WHAT YOU ARE ASKED TO DO: Filter the records below for the word "linejoin". Keep each line that has it.

- Opening Delimiter -

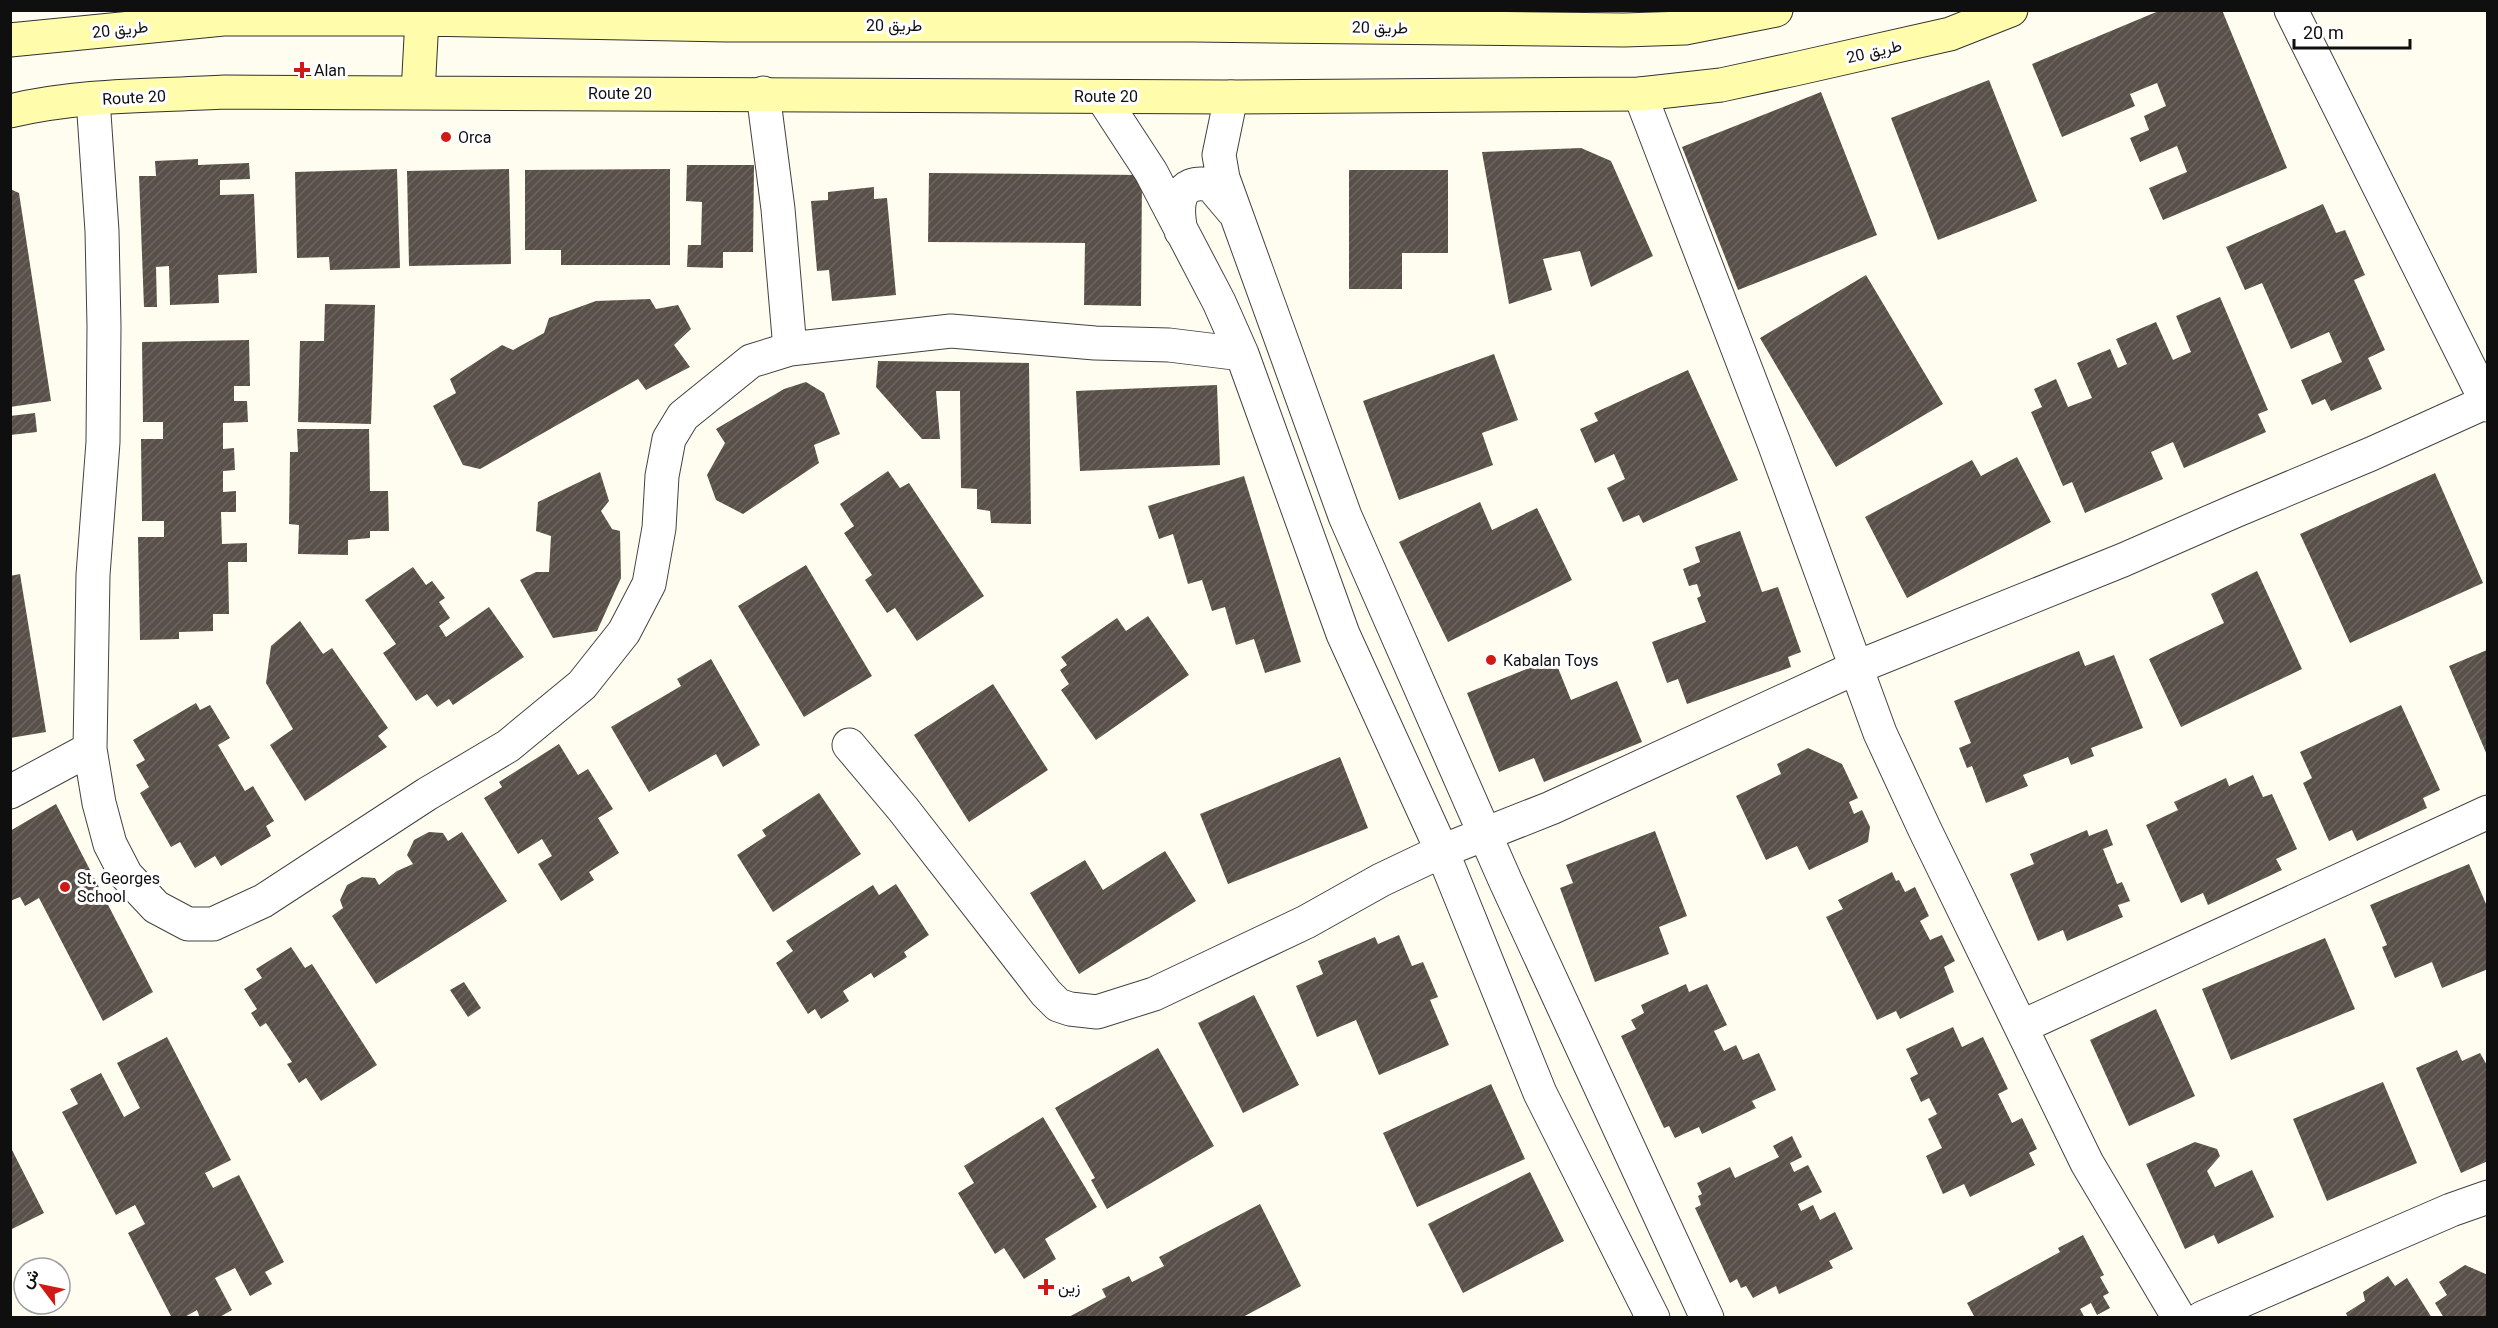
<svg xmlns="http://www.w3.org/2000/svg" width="2498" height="1328" font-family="Georgia,Vazirmatn,serif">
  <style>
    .building { fill: url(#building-hatch) }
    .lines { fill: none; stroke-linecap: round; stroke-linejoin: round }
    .street-casing { stroke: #424242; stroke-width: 35 }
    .secondary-casing { stroke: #313131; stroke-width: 35 }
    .street { stroke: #fff; stroke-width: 33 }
    .secondary { stroke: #fffcab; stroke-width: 33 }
    .poi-dot { fill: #cf1a16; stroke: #fff; stroke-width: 2 }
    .labels { text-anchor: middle; stroke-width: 6; stroke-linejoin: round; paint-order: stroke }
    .street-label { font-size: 16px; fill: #0f0f0f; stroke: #fff }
    .poi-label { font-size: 16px; fill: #0f0f0f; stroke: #fff; text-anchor: start }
  </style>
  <defs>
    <pattern id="building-hatch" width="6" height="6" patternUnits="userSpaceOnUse" patternTransform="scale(1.5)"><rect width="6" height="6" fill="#595049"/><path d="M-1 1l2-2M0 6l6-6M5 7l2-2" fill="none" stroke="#6c655f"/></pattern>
  </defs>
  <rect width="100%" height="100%" fill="#fffdf0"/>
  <path class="building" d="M2161,10H2222L2287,168L2163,220L2149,188L2187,172L2177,146L2140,162L2130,138L2149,130L2144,116L2166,106L2157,83L2130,94L2135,106L2062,137L2032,64Z
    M1989,80L2037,201L1938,240L1891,118Z
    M1821,92L1877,235L1738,290L1682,147Z
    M1581,148L1611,161L1653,256L1591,287L1580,251L1543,259L1552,290L1509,304L1482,152Z
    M198,159V165L249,163L250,179L220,180V195L254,194L257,273L218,275L219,303L170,305L169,266L156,267L157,307H144L139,176H156L155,161Z
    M687,165H754L753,252H723V268L687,267L688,245H701L702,202L686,201Z
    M397,169L400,268L330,270L329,257L297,258L295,172Z
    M509,169L511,264L409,266L407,171Z
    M670,169V265H561V250H525V170Z
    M1349,170H1448V253H1402V289H1349Z
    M929,173L1142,175L1141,306L1084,305L1085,243L928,242Z
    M874,187V199L887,198L896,295L832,301L829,270L817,271L811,201L828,200V192Z
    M10,189L19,193L51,401L10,407Z
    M2323,204L2336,233L2345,230L2365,275L2354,280L2385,350L2368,358L2382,389L2331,411L2325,399L2312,405L2301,380L2342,362L2329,332L2291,349L2262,283L2245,290L2226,247Z
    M1866,275L1943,404L1836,467L1760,338Z
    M2220,297L2268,410L2258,414L2266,432L2184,468L2173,442L2151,452L2163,479L2085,513L2072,482L2063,486L2031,412L2042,407L2034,389L2056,379L2068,407L2092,398L2077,363L2110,349L2118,368L2127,364L2116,339L2156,322L2173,360L2191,352L2176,316Z
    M650,299L656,309L678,305L691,329L674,345L690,367L646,390L638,379L480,469L463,465L433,406L456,393L450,379L502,345L513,350L544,333L549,318L596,301Z
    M325,304L375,305L371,424L298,422L300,341H324Z
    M249,340L250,386H234V401H247L248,422L223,423V449L234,448L235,470L223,471V492L236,491V512H221L222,544L247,543V562H228L229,614H213V631L179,632V639L140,640L138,537H164V521H142L141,439H163V422H143L142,342Z
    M1494,354L1518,420L1482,433L1493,465L1399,500L1363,401Z
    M878,361L1029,363L1031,524L991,523L990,511L977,509V489L961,488L960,391H936L940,439H922L876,387Z
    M1688,370L1738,480L1643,523L1639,515L1623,522L1607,488L1625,479L1614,454L1595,463L1580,429L1598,421L1594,413Z
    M806,382L824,393L840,434L814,445L819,463L743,514L716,500L707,475L725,443L716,429L784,389Z
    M1217,385L1220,465L1080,471L1076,391Z
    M35,413L37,432L10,435V416Z
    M297,429H369L370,491H388L389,531H370V538L348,540V555L298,554L299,525L289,524L290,452H298Z
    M2017,457L2051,522L1907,598L1865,517L1972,460L1981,476Z
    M888,471L900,488L909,483L984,596L917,641L895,608L887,613L865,580L872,575L844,533L854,526L840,504Z
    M600,472L609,501L601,511L612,529L620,531L621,578L597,631L553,638L520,580L536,572H549L551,536L536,531L538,502Z
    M2435,473L2483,583L2350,643L2300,534Z
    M1244,476L1301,662L1265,673L1254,639L1236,645L1225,607L1212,611L1202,580L1188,584L1173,534L1159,539L1148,506Z
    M1480,502L1492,530L1537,508L1572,580L1448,642L1399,542Z
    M1740,531L1762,592L1778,587L1801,652L1788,657L1791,667L1687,704L1678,679L1667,683L1652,642L1706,622L1697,598L1701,596L1697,584L1689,586L1683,569L1700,562L1695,547Z
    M806,565L872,676L804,717L738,606Z
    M413,567L426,585L432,581L445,598L439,602L450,618L439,626L446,637L489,607L524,657L453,705L449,699L437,707L427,694L416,701L383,653L396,644L365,600Z
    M2257,571L2302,669L2181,727L2149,659L2224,623L2211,594Z
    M20,574L46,732L10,738V576Z
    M1148,616L1189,675L1096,740L1061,690L1069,684L1060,670L1067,665L1061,657L1117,618L1126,631Z
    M300,621L323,654L332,648L388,728L378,736L387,747L305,801L270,745L293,729L266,683L271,646Z
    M2487,650V755L2449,666Z
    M2079,651L2085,666L2114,655L2143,728L2091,748L2094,756L2071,765L2068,757L2023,775L2028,786L1986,803L1972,766L1967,768L1959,748L1971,743L1954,701Z
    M1554,658L1571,700L1617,681L1642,742L1544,782L1534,758L1499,772L1467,693Z
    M711,659L760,745L723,767L716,754L649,792L611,727L681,686L677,679Z
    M993,684L1048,770L969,822L914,735Z
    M196,703L200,710L210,705L230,738L218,745L245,791L253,786L274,821L266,826L271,836L221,866L215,856L195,868L180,842L171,847L140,793L149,787L136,765L145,760L133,740Z
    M2401,705L2440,790L2423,798L2427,808L2357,841L2352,830L2329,841L2303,783L2312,778L2300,752Z
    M559,744L578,775L588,769L613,809L598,818L619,853L589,872L594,880L561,901L538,864L552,856L542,839L518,854L484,798L502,787L499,782Z
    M1808,748L1842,764L1858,798L1849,802L1854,814L1862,810L1870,827L1868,842L1809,870L1797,846L1766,860L1736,796L1781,774L1777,764Z
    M1340,757L1368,828L1228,884L1200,814Z
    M2253,775L2263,797L2272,794L2297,849L2276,859L2282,870L2208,905L2203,893L2181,903L2146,825L2178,810L2174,802L2226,778L2229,786Z
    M819,793L861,854L773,912L737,855L766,836L762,830Z
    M56,804L153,992L103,1021L39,898L25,906L20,897L10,901V831Z
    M2107,829L2113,845L2103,849L2117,884L2122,882L2130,901L2118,905L2123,917L2067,941L2063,930L2038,941L2010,874L2034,864L2030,854L2087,830L2089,836Z
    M1655,831L1687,916L1659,927L1669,954L1595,982L1560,888L1573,883L1566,865Z
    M429,832L443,833L448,841L462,832L507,901L376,984L332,916L343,908L340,900L347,885L362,877L375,878L379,885L397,871L413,864L407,855L414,840Z
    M1165,851L1196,901L1079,974L1030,893L1085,860L1103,890Z
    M2469,864L2486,904L2488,903V969L2442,988L2432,962L2395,978L2382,947L2387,945L2370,905Z
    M1892,872L1896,881L1899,880L1905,892L1915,887L1929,916L1920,921L1930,940L1942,935L1955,961L1944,967L1954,992L1900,1019L1896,1011L1877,1020L1826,917L1843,909L1838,900Z
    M896,884L929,935L904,952L907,957L874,978L871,973L843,991L849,1001L821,1019L815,1009L808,1014L776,963L793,951L786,941L873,885L879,895Z
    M1399,935L1412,966L1423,962L1438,997L1430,1000L1449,1045L1379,1075L1356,1020L1317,1037L1296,986L1323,974L1318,961L1375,937L1378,944Z
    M2325,938L2355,1009L2231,1060L2202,989Z
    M291,947L305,968L312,964L377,1065L321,1101L306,1078L299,1083L287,1064L292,1062L266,1023L260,1027L251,1013L257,1009L244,989L262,978L256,969Z
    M464,982L481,1008L468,1017L450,990Z
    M1686,984L1689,992L1707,984L1727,1025L1714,1031L1724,1051L1736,1045L1743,1060L1759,1053L1776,1090L1752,1101L1756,1108L1702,1134L1699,1127L1675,1138L1669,1126L1664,1128L1621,1036L1636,1029L1631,1020L1644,1013L1641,1005Z
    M1254,995L1299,1085L1243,1113L1198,1023Z
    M2156,1009L2195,1096L2129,1126L2090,1040Z
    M1953,1027L1962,1047L1983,1037L2008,1089L1998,1094L2012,1123L2022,1118L2037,1149L2029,1153L2035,1165L1970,1197L1964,1184L1943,1194L1926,1156L1942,1148L1928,1119L1937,1114L1929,1098L1921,1102L1910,1078L1918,1074L1906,1049Z
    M167,1037L231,1160L205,1173L213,1188L239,1175L284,1262L265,1272L272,1284L250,1296L235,1268L215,1278L232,1310L218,1318H200L197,1310L183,1318H172L128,1233L145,1224L135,1205L116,1215L62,1112L78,1104L70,1089L101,1073L124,1117L140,1108L117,1063Z
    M1158,1048L1214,1146L1107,1209L1091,1180L1095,1178L1055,1108Z
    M2457,1050L2462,1061L2480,1053L2488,1067V1161L2461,1173L2416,1068Z
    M2383,1082L2417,1163L2327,1201L2293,1119Z
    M1491,1084L1525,1159L1417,1207L1383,1133Z
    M1043,1117L1097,1207L1045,1239L1056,1259L1024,1279L1004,1248L995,1254L958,1193L974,1183L964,1166Z
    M1792,1136L1802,1157L1790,1163L1794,1172L1808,1165L1822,1192L1798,1204L1801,1211L1813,1205L1820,1220L1835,1212L1853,1249L1829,1261L1833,1268L1779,1294L1776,1286L1753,1298L1746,1286L1741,1288L1737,1279L1730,1283L1695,1208L1701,1205L1698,1196L1702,1194L1697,1183L1730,1167L1735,1178L1779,1157L1773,1146Z
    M2195,1142L2217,1149L2220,1156L2207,1171L2215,1187L2252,1170L2274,1217L2218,1244L2214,1235L2185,1249L2146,1164Z
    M10,1146L44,1213L10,1230Z
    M1530,1172L1564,1241L1463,1293L1428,1224Z
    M1260,1204L1301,1286L1241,1318H1067L1106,1297L1102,1289L1129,1276L1132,1282L1164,1266L1159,1257Z
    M2083,1235L2104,1275L2100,1277L2109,1293L2103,1296L2110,1308L2097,1315L2091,1303L2080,1309L2085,1318H1975L1967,1303L2060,1252L2058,1248Z
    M2465,1265L2488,1275V1318H2444L2435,1303L2447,1295L2439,1282Z
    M2388,1276L2395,1286L2407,1278L2432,1318H2348L2346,1313L2365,1301L2363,1292Z"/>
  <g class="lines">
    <defs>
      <path id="street" d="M2291,10L2488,405
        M763,93L778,209L790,349
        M1640,94L1774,443L1880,733L1925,830L2087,1163L2179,1318
        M1102,97L1151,172L1219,302L1242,354L1343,634L1442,851L1540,1093L1653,1318
        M1231,97L1219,155L1223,178L1345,516L1505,880L1707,1318
        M93,99L102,231L104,326L103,442L93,575L90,749L99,803L110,844L126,875L156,907L188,924H213L263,901L427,794L508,746L582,685L624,632L649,584L659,528L662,476L669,439L683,416L751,361L790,349L951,331L1095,343L1169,345L1242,354
        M1181,231C1176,206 1176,178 1211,185L1233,211
        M849,745L903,809L1046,993L1058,1005L1070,1009L1097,1012L1154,994L1306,922L1381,880L1442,851L1551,808L1855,668L2123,560L2235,511L2371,454L2486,402
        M10,792L90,749
        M2021,1027L2488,812
        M2202,1318L2451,1210L2488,1197"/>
      <path id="secondary" d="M10,40L223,19H422L727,25H1193L1624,30L1685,28L1776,10
        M418,93L422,19
        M10,111C80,94 154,96 225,92L1231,97L1640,94L1721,85L1795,69L1950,34L2011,10"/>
    </defs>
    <use href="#street" class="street-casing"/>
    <use href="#secondary" class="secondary-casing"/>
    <use href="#street" class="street"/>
    <use href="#secondary" class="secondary"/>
  </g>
  <g class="poi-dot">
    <path d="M299 61h6v6h6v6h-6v6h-6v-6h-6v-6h6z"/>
    <circle cx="446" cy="137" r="6"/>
    <circle cx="1491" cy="660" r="6"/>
    <circle cx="65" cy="887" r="6"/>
    <path d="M1043 1278h6v6h6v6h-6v6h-6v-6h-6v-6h6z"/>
  </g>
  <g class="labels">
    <g class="street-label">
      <text x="894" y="31">طريق 20</text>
      <text transform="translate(1380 27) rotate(1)" y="6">طريق 20</text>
      <text transform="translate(120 29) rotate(-6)" y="6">طريق 20</text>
      <text transform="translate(1874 51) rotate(-13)" y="6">طريق 20</text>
      <text x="620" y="99">Route 20</text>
      <text x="1106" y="102">Route 20</text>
      <text transform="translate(134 97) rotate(-3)" y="6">Route 20</text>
    </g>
    <g class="poi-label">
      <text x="314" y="76">Alan</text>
      <text x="458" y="143">Orca</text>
      <text x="1503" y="666">Kabalan Toys</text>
      <text x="77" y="884">St. Georges<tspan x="77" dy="18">School</tspan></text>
      <text x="1058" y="1293">زين</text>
    </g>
  </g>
  <rect width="2498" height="1328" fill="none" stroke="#0f0f0f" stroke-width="24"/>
  <g transform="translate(42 1286) rotate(302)"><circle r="28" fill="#ffffff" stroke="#9f9f9f" stroke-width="1.5"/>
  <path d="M0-4.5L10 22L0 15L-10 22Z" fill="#cf1a16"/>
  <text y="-9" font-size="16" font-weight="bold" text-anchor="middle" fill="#0f0f0f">ش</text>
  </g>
  <path d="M2294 39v9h116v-9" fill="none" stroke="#0f0f0f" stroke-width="3"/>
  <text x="2303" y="39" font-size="18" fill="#0f0f0f" stroke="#ffffff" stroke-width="4.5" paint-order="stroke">20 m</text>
</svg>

- Closing Delimiter -

FINAL ANSWER:
    .lines { fill: none; stroke-linecap: round; stroke-linejoin: round }
    .labels { text-anchor: middle; stroke-width: 6; stroke-linejoin: round; paint-order: stroke }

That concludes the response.